* [Supplied entries]:

——

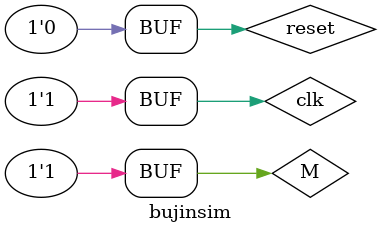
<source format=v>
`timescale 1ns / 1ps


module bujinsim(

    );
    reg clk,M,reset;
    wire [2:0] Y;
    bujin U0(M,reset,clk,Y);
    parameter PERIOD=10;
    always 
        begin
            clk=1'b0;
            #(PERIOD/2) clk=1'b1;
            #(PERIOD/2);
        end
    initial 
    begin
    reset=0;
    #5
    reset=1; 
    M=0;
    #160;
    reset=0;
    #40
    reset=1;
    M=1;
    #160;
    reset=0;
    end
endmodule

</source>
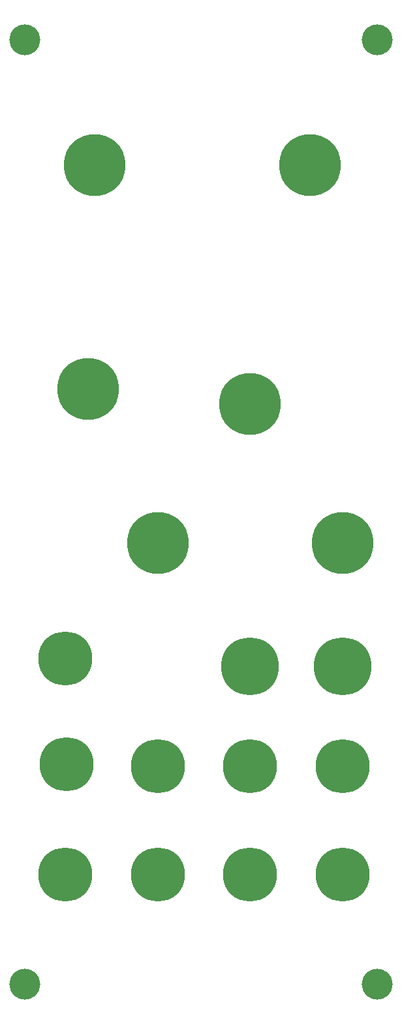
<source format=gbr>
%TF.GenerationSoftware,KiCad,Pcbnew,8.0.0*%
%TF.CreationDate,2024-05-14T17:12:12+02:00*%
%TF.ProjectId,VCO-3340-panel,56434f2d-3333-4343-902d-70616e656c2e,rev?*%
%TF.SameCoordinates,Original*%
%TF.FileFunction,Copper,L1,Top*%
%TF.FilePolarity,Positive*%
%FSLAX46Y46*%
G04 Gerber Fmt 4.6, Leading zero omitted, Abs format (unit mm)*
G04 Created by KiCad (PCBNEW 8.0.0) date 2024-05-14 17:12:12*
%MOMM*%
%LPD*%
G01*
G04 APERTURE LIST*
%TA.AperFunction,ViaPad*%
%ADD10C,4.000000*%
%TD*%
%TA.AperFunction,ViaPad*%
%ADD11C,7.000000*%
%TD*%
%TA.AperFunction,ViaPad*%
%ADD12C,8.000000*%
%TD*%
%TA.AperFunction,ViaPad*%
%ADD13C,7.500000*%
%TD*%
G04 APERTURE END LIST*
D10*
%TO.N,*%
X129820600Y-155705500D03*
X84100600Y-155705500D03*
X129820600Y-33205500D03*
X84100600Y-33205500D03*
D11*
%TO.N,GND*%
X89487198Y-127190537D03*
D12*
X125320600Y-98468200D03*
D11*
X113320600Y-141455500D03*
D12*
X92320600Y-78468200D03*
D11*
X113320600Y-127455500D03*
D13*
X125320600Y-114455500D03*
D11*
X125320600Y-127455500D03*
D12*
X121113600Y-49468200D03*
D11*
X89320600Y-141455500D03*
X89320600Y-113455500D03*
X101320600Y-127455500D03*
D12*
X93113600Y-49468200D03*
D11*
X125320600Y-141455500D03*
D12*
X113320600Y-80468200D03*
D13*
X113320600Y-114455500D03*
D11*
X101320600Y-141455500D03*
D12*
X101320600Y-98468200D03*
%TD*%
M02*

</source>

——

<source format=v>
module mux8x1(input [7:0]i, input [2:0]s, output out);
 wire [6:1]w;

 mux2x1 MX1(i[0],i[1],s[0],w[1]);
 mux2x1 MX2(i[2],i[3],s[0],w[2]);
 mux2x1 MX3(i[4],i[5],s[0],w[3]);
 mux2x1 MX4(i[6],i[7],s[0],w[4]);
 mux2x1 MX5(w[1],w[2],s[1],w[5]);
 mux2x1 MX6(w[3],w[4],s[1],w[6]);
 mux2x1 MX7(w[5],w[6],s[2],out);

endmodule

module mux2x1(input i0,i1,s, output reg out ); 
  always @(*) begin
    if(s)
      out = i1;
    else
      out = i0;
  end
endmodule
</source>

——

* [Your goal]: Pull every line containing the string "APERTURE" out of the data above and copy it.

* [Solution to this exercise]:
G04 APERTURE LIST*
G04 APERTURE END LIST*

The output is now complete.